Now, comic book stuff that’s not really addressed in the movie: Hellboy is important. His destiny is to bring about the apocalypse. Well. Says Rasputin anyway. And as a distant relative of King Arthur, he’s also technically the ruler of England. Well. Says Morgan Le Fay, anyway. Neither of these are terribly reliable sources, so I guess we’ll just have to wait and see if the fire and brimstone ever come.
Also in the comics, he’s even more crusty and anti-social, from what I understand, and the demons he fights know what he is (the end of all things), so that comes up a lot more in the comics, but it’s said that the first Hellboy movie was based on some of the actual comics but didn’t stick too closely to them. I haven’t yet read any of the Hellboy comics, but the internet gives me the impression that the comics are kind of like episodic detective stories, with this supernatural-hell element being the focus of their investigations. The comics don’t reveal a whole lot about Hellboy’s personal life or past, so when del Toro adapted it for the screen, he had to fill in a lot of context and motivation for the characters that’s necessary for a unified story told over an hour and a half. And the creator of Hellboy, Mike Mignola, worked with del Toro, and so the movie still has the look and feel that he wanted, as far as possible. This is why you never hear me bitching about the differences between movies and books, or comics. They have to be different. It’s one thing if a movie based on a book just plain sucks, but if it doesn’t suck, don’t knock it just because it’s not exactly like the book. You wouldn’t want to sit through a twelve hour movie, would you? We have a culture where everyone who has no experience doing a particular thing loves to shit all over it. Stop shitting on things!

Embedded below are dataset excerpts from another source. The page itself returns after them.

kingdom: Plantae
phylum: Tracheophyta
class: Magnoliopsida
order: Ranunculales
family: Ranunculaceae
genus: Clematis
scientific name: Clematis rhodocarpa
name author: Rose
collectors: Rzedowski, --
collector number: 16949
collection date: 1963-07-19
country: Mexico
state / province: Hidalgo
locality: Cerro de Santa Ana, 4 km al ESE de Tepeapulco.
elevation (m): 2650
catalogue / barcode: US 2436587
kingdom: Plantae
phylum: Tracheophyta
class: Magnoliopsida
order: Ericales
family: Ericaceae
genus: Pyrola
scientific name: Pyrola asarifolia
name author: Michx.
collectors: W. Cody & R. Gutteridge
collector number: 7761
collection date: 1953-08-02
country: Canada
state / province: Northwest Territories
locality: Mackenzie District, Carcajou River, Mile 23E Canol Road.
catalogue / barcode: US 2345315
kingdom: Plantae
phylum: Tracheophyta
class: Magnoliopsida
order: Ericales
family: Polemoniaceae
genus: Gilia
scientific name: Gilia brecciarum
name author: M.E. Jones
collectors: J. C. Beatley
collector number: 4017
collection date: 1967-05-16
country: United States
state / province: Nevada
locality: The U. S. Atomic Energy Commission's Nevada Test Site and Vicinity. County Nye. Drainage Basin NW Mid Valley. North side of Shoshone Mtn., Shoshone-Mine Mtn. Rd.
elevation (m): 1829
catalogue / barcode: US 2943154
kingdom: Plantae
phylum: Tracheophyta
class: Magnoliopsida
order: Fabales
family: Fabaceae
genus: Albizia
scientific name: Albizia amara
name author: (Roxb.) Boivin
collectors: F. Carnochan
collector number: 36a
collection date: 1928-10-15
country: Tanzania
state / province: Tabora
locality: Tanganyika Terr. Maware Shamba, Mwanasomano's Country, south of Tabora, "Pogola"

SHOULD WE TALK ABOUT THE NEW HELLBOY AND HOW WE’RE SCARED/EXCITED?
It’s coming in 2019. At first I was pissed because Hellboy stands as a perfect movie. But then I saw the cast – Chief Hopper (David Harbour) will play Hellboy. And then I found out that Milla Jovovich and Ian McShane will also be in it and I decided not to be pissed anymore. And then I saw a picture of new Hellboy and it looks amazing, so now I’m excited. Cautiously, but excited. Also it’s supposed to stick closer to the comics, but I don’t know what that means, really. AND I REALLY DON’T WANT CHIEF HOPPER TO HAVE A SMALLER ROLE IN THE NEXT STRANGER THINGS SEASON. So I’m really conflicted.